After wandering around New Harmony, Indiana, for a while and seeing many interesting things, it occurred to me that we hadn’t visited one of the places that I was curious to see, because I didn’t know exactly where to find it.
Google Maps in this instance didn’t know either. Or rather, I didn’t know exactly what the spot was called, to tell Google. The search engine isn’t a mind reader, not yet (but surely that’s Alphabet Inc.’s dream).
We spent time looking around an antique and knickknack store on the main street, since New Harmony, pop. 750, has some of the elements of a day-trippers town (like Fredericksburg, Texas). I found a candle holder I wanted to give as a gift, and after paying for it, I asked the woman behind the counter two questions.
One, where I might find postcards, since her store had none. She offered a suggestion, and another customer who had overheard us offered another suggestion, which turned out to be closer by and correct.
My other question: “Can you tell me where I can find Paul Tillich’s grave?” I’d read it was in town. Not in a cemetery, but a standalone location.
I can’t claim to be an expert on Paul Tillich, or even remember that much about him or his theological ideas. Whatever I might have learned during my collegiate religious studies had long been forgotten. Still, I figured I should drop by and pay my respects, and later do a little reading to refresh my memory.
She told me where to find him. We’d wandered by previously without realizing it, since he’s tucked in a grove of conifers forming Paul Tillich Park.
None of the stones in the pictures are his gravestone. Rather, they’re some stones in the park with Tillich’s words carved on them.
This is his stone.
A little hard to read, even when you’re standing in front of it. Turns out to be Psalm 1:3.
PAUL JOHANNES TILLICH
1886-1965
And he shall be like a tree planted by the rivers of water, that bringeth forth his fruit for his season; his leaf also shall not wither; and whatsoever he doeth shall prosper.
What’s Tillich doing in Indiana? Broadly speaking, he was another inadvertent gift to the United States from the Nazis, like Einstein or Thomas Mann or Billy Wilder or Walter Gropius. Tillich came to America in 1933 and held a number of academic posts in this country. Apparently he was taken with the history and setting of New Harmony.
“Before his death in 1965, the philosopher Paul Tillich hoped to make New Harmony a center for his own teachings, and thus in a way fulfill the early ambitions of Rapp and Owen in making the town an example of spiritual and material concerns successfully united,” notes a 1978 New York Times article, which is worth reading all the way through. “The trust created Paul Tillich Park…”
Jane Blaffer Owen’s trust, that is, mentioned yesterday.
“Jane Owen’s charisma emanated from her spiritual liberality [also, maybe, her largesse]. She was profoundly affected by the teaching of the twentieth-century German-American theologian Paul Tillich, becoming by turns his admirer, student, and friend….” writes Stephen Fox in a magazine published by Rice University — also worth reading all the way through.
“In 1963, she persuaded Tillich to come to New Harmony to dedicate a site across Main Street from the Roofless Church for a park to be named in his honor.”
“On [Philip] Johnson’s recommendation, she had the New York landscape architects Zion & Breen design a natural setting of grassless berms planted thickly with spruce and hemlock trees, around which granite boulders inscribed with passages from Tillich’s writings and a bronze bust by James Rosati were installed.

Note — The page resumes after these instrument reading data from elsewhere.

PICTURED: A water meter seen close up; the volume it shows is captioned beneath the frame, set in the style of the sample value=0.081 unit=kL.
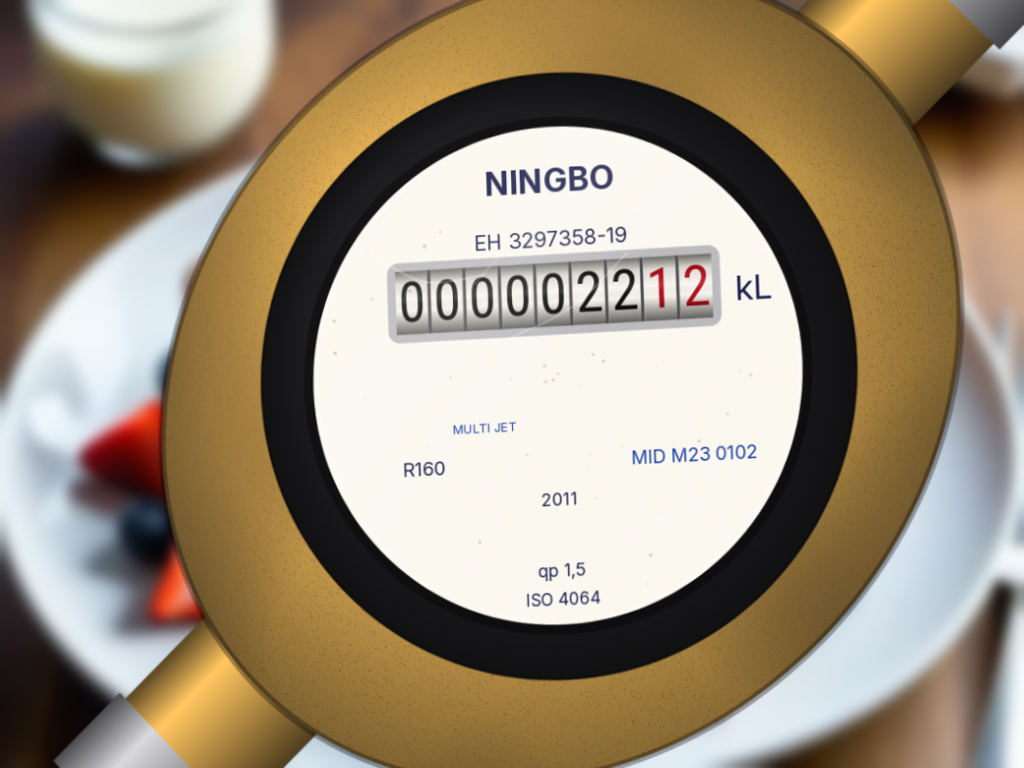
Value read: value=22.12 unit=kL
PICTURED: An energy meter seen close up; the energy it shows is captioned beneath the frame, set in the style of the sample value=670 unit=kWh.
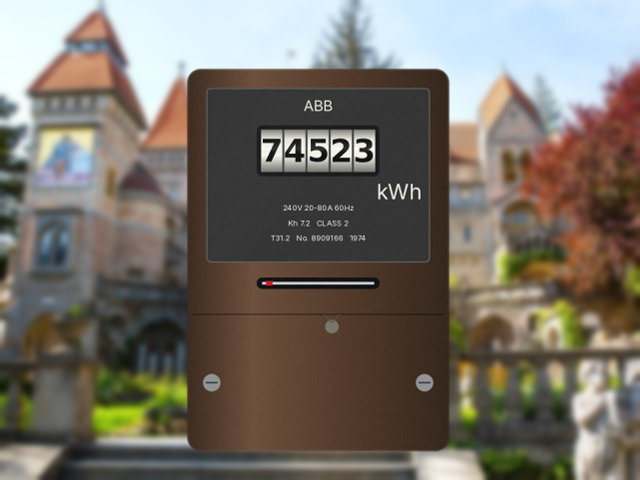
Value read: value=74523 unit=kWh
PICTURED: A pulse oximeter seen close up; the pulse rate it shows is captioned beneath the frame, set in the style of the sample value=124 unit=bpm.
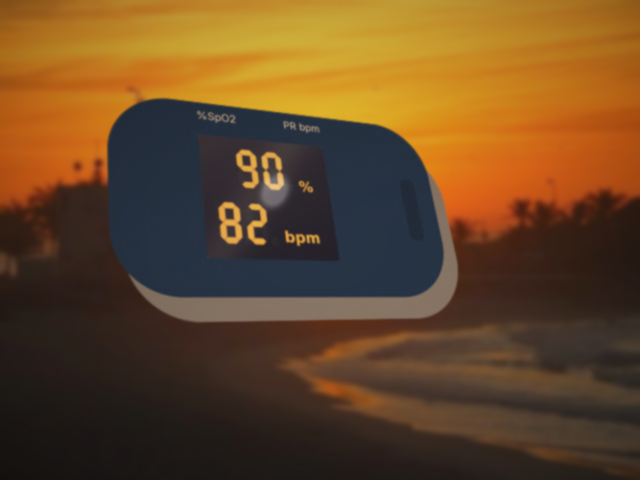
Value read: value=82 unit=bpm
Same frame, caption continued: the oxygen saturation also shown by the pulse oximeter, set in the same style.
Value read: value=90 unit=%
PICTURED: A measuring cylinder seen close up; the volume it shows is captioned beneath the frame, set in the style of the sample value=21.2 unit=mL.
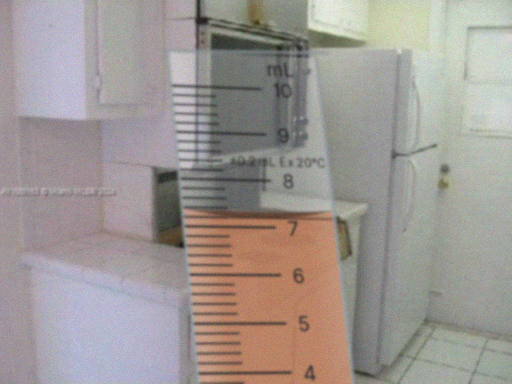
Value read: value=7.2 unit=mL
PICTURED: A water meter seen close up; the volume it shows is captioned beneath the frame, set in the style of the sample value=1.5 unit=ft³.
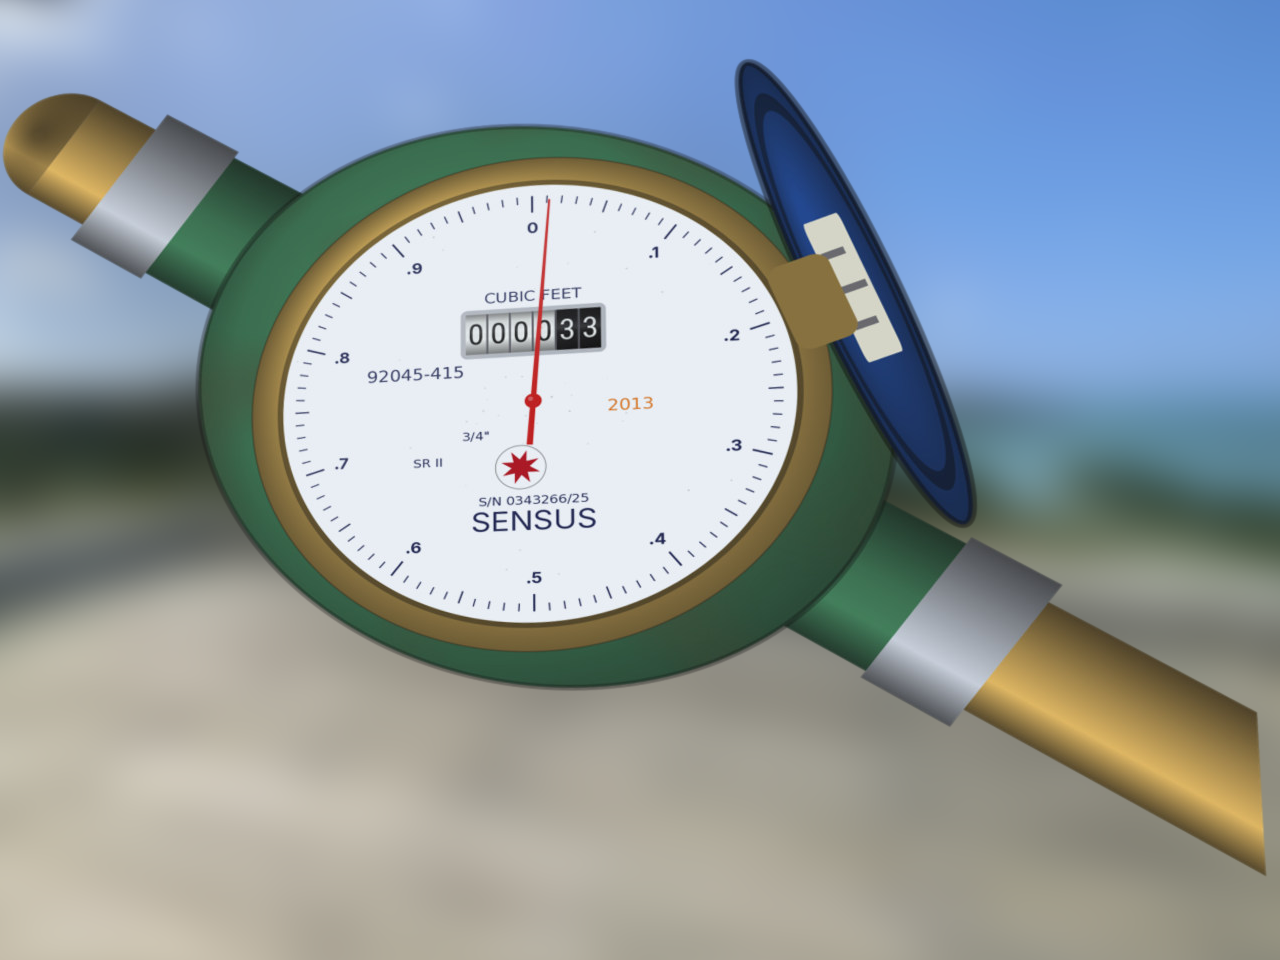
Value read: value=33.01 unit=ft³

This is where Tillich’s ashes were interred in 1966.”
We weren’t quite finished with New Harmony after visiting Tillich. We spent some time at the town’s labyrinth, formally the Cathedral Labyrinth and Sacred Garden and patterned after one in Chartres Cathedral. Another work of the Robert Lee Blaffer Foundation.
We spent some time walking it. Ann had more patience with it than I did.
Finally, we approached the Harmonist Cemetery, or the Rappite Cemetery, a burying ground surrounded by a low wall. Outside the wall are an assortment of well-worn stones, dating from the 19th century but after the utopian experiments in New Harmony.
Many are illegible, but I could read the names and much of the info on this one.
JANE
Consort of
JOHN T. HUGO
Died March 11, 1846
Aged 27 years, __ months and 10 days.
“Consort” isn’t a word I’ve seen too much in cemeteries, but maybe I don’t go to the right ones.
Behind the wall are no stones, just a wide expanse of grassy ground.
There was nothing on site to explain that, but after a moment’s thought we speculated that the Harmonists didn’t believe in individual gravesites or markers, so we were looking at a mass grave. Later I checked, and that’s correct. Ann said that made the site unsettling, and I suppose mass graves can be, say if mass violence was involved. I don’t think that was the case for the Harmonists; just the result of the everyday dangers of living in the 19th-century frontier.
Note also the mounds. Apparently the area was home to Indian mounds before the Harmonists came, and so they must have considered it a natural for a burial ground. About 230 of the colonists lie there.